**Page excerpt:**

start

Next Article in Journal
High Per Parameter: A Large-Scale Study of Hyperparameter Tuning for Machine Learning Algorithms
Next Article in Special Issue
Sustainable Risk Identification Using Formal Ontologies
Previous Article in Journal
Artificial Intelligence for Cell Segmentation, Event Detection, and Tracking for Label-Free Microscopy Imaging
Previous Article in Special Issue
Reducing the False Negative Rate in Deep Learning Based Network Intrusion Detection Systems
 
 
Article
Peer-Review Record

CVE2ATT&CK: BERT-Based Mapping of CVEs to MITRE ATT&CK Techniques

Algorithms 2022, 15(9), 314; https://doi.org/10.3390/a15090314
by Octavian Grigorescu 1, Andreea Nica 1, Mihai Dascalu 1,2,* and Razvan Rughinis 1,2
Reviewer 1:
Reviewer 2:
Reviewer 3:
Reviewer 4:
Algorithms 2022, 15(9), 314; https://doi.org/10.3390/a15090314
Submission received: 10 August 2022 / Revised: 24 August 2022 / Accepted: 27 August 2022 / Published: 31 August 2022

Round 1

Reviewer 1 Report

The study presents an automatic approach relating CVE repositories with MITRE attack matrix based on standard architectures and tools in NLP. A significant amount of work went into this study. Well described, clear presentation - all in all a nice piece of work with relevance for cybersecurity in practice.

Author Response

Thank you kindly for your comments, we highly appreciate it!

end

**Supplied data:**
start

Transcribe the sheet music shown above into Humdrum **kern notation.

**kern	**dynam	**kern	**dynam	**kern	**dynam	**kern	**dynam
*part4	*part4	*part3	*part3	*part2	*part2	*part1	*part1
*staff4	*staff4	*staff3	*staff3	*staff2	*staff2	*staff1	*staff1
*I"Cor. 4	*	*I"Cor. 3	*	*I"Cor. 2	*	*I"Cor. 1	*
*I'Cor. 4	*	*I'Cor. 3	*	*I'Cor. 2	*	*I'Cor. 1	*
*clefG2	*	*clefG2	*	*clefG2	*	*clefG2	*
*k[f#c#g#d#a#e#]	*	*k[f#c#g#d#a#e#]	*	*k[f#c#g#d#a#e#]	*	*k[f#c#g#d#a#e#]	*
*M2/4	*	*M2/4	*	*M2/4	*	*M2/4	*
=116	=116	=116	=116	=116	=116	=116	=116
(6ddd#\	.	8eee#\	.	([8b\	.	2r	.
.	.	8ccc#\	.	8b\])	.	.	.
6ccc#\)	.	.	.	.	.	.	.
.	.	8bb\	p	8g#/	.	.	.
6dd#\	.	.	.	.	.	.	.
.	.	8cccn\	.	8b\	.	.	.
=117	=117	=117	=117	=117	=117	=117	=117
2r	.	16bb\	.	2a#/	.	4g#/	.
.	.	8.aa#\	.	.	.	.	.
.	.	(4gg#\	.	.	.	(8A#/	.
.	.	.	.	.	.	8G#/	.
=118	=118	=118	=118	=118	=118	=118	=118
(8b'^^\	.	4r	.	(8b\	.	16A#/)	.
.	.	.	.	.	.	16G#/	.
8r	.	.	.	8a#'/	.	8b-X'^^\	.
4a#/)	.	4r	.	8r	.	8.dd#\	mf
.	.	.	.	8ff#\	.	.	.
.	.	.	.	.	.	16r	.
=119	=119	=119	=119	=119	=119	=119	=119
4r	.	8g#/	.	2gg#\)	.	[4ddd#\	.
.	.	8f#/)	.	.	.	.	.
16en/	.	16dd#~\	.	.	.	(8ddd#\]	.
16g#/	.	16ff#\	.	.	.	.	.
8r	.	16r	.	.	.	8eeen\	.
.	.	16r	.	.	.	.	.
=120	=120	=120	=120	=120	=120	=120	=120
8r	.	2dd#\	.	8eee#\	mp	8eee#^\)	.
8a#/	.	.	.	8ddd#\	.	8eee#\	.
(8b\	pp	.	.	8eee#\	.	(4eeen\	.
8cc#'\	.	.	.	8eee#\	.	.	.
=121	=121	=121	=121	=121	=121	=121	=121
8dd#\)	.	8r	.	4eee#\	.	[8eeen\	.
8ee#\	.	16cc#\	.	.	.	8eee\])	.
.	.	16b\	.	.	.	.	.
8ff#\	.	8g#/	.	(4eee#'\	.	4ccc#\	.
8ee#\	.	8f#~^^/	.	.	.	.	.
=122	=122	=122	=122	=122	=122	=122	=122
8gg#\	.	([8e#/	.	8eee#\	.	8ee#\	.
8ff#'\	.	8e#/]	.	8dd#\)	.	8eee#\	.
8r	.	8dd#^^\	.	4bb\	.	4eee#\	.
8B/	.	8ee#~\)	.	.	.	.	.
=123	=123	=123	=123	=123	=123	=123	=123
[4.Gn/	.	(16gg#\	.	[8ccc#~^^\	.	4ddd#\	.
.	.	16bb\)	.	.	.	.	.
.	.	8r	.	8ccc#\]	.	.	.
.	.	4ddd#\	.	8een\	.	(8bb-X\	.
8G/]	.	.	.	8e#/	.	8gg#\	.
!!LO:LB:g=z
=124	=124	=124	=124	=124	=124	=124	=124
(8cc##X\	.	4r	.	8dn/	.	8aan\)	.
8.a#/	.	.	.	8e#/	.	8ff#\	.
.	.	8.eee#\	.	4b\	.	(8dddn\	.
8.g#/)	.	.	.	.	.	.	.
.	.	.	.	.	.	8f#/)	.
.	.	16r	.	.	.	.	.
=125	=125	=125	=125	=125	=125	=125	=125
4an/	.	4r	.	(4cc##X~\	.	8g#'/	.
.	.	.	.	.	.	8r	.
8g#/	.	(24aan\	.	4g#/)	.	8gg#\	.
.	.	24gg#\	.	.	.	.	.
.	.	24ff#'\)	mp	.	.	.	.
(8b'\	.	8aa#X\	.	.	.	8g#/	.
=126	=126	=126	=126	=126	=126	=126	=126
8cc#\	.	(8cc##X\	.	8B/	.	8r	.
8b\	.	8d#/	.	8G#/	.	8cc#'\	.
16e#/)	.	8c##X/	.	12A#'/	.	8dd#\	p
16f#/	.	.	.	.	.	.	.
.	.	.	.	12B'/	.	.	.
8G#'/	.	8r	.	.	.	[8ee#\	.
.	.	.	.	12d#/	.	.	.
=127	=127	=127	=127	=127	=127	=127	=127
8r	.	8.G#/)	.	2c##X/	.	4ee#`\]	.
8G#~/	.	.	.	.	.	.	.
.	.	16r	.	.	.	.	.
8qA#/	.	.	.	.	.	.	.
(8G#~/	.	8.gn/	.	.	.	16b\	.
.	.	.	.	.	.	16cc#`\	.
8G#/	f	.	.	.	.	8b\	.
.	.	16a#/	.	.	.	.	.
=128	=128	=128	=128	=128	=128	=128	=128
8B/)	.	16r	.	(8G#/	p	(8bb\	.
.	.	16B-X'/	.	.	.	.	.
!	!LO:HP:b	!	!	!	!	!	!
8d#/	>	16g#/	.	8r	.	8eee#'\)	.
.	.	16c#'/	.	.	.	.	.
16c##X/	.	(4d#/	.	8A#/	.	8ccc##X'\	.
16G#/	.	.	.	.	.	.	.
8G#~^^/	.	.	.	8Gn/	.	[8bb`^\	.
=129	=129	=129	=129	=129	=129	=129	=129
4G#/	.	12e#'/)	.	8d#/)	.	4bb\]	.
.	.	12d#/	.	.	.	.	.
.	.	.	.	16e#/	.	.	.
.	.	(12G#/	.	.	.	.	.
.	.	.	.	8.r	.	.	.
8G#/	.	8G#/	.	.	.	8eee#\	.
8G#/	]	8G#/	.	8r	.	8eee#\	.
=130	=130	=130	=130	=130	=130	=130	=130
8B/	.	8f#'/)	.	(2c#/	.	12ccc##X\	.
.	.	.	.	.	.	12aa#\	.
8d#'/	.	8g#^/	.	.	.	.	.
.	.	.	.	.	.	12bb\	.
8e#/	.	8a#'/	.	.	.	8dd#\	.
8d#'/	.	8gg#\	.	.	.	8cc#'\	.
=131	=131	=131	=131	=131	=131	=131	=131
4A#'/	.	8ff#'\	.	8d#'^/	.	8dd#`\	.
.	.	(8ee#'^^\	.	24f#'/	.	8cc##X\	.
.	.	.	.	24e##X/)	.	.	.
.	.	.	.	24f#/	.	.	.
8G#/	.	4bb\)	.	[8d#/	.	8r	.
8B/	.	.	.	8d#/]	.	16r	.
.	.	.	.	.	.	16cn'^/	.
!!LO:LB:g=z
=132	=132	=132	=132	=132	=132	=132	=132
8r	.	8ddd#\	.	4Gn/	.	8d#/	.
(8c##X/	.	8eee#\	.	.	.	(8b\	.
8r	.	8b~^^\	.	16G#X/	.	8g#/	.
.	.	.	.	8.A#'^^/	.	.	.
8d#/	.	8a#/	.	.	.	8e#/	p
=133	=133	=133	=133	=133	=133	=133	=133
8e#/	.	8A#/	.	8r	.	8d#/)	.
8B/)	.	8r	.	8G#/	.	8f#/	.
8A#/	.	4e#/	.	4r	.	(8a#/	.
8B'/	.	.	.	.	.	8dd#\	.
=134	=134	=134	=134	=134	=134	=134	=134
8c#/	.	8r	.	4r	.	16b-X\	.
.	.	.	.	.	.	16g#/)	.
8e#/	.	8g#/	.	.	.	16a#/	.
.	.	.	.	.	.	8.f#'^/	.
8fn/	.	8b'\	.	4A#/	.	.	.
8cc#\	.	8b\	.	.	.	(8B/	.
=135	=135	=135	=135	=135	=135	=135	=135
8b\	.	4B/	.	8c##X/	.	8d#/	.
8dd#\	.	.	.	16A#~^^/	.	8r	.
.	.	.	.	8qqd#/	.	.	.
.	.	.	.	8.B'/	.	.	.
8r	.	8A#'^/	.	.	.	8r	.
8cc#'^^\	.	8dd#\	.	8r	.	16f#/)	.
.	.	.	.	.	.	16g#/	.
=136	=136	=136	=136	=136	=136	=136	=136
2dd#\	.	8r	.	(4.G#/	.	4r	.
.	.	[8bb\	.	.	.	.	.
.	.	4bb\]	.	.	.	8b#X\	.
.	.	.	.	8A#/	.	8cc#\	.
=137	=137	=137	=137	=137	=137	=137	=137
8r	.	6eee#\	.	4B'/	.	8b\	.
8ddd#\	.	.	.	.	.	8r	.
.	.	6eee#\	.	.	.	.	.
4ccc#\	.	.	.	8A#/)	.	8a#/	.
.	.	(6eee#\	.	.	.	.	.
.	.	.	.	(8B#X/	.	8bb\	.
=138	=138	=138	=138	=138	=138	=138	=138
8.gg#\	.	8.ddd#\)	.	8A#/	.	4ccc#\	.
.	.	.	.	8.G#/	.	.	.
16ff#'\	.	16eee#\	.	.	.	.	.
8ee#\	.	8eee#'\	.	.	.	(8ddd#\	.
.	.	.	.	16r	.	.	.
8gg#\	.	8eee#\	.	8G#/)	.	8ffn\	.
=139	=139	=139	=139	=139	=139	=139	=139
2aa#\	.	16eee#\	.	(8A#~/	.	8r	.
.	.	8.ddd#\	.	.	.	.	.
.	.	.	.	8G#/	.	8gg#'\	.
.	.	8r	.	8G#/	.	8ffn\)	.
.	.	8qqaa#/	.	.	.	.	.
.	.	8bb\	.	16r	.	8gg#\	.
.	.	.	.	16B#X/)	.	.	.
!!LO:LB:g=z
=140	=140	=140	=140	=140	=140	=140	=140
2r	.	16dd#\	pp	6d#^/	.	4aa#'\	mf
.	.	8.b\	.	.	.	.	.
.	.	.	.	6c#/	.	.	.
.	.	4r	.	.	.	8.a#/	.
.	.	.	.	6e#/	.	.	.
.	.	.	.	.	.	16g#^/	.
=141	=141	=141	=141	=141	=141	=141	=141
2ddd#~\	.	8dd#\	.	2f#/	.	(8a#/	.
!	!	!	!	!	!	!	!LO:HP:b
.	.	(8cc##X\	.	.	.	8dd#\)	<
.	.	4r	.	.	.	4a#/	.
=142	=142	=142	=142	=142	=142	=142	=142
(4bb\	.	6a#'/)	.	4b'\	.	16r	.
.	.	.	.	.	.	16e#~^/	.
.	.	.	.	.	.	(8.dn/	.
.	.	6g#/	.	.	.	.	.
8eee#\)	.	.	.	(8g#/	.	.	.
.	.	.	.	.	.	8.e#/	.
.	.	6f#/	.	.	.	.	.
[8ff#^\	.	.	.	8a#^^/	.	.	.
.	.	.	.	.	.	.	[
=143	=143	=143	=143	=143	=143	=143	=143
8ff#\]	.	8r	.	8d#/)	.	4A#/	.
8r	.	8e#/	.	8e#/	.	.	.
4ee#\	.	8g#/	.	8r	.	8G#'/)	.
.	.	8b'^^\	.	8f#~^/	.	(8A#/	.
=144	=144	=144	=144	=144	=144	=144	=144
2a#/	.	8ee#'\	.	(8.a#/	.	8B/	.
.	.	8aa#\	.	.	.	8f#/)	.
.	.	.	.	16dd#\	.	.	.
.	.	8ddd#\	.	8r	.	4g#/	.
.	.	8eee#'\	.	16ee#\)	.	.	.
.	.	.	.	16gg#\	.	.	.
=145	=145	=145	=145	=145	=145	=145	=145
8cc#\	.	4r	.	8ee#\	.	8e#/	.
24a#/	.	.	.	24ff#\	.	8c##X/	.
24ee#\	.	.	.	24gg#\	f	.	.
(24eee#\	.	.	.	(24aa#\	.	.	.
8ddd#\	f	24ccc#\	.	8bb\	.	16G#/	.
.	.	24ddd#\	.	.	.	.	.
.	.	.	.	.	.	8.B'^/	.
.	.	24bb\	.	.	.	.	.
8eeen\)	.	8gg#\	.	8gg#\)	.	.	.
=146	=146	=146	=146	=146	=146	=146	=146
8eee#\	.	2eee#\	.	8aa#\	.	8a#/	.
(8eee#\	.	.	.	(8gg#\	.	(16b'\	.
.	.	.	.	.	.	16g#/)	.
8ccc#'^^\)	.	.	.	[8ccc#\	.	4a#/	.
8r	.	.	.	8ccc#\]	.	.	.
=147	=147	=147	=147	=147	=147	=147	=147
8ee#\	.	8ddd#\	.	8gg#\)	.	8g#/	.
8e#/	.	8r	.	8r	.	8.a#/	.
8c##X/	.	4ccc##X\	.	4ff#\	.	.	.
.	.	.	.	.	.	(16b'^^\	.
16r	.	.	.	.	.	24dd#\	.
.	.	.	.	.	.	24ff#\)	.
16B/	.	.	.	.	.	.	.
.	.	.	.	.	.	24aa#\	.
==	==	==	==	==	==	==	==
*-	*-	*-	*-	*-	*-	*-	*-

end

**Directive 1:**
List the four dates given in the peer-review record, each with the stage it marks.
**Directive 2:**
Summarize the peer-review record in two sentences.
**Directive 3:**
Repeat the part of the peer-review record that opens with the words containing "Reviewer 1 Report" and closes with "highly appreciate it!".
The items play no part here.

**Response 1:**
Submission received: 10 August 2022
Revised: 24 August 2022
Accepted: 27 August 2022
Published: 31 August 2022

**Response 2:**
The peer-review record covers the article "CVE2ATT&CK: BERT-Based Mapping of CVEs to MITRE ATT&CK Techniques" in Algorithms 2022, 15(9), 314, by Octavian Grigorescu, Andreea Nica, Mihai Dascalu and Razvan Rughinis. In Round 1, Reviewer 1 described it as an automatic approach, built on standard NLP architectures and tools, that relates CVE repositories to the MITRE attack matrix, and praised it as well described, clearly presented and relevant to practical cybersecurity; the authors thanked the reviewer for the comments.

**Response 3:**
Reviewer 1 Report

The study presents an automatic approach relating CVE repositories with MITRE attack matrix based on standard architectures and tools in NLP. A significant amount of work went into this study. Well described, clear presentation - all in all a nice piece of work with relevance for cybersecurity in practice.

Author Response

Thank you kindly for your comments, we highly appreciate it!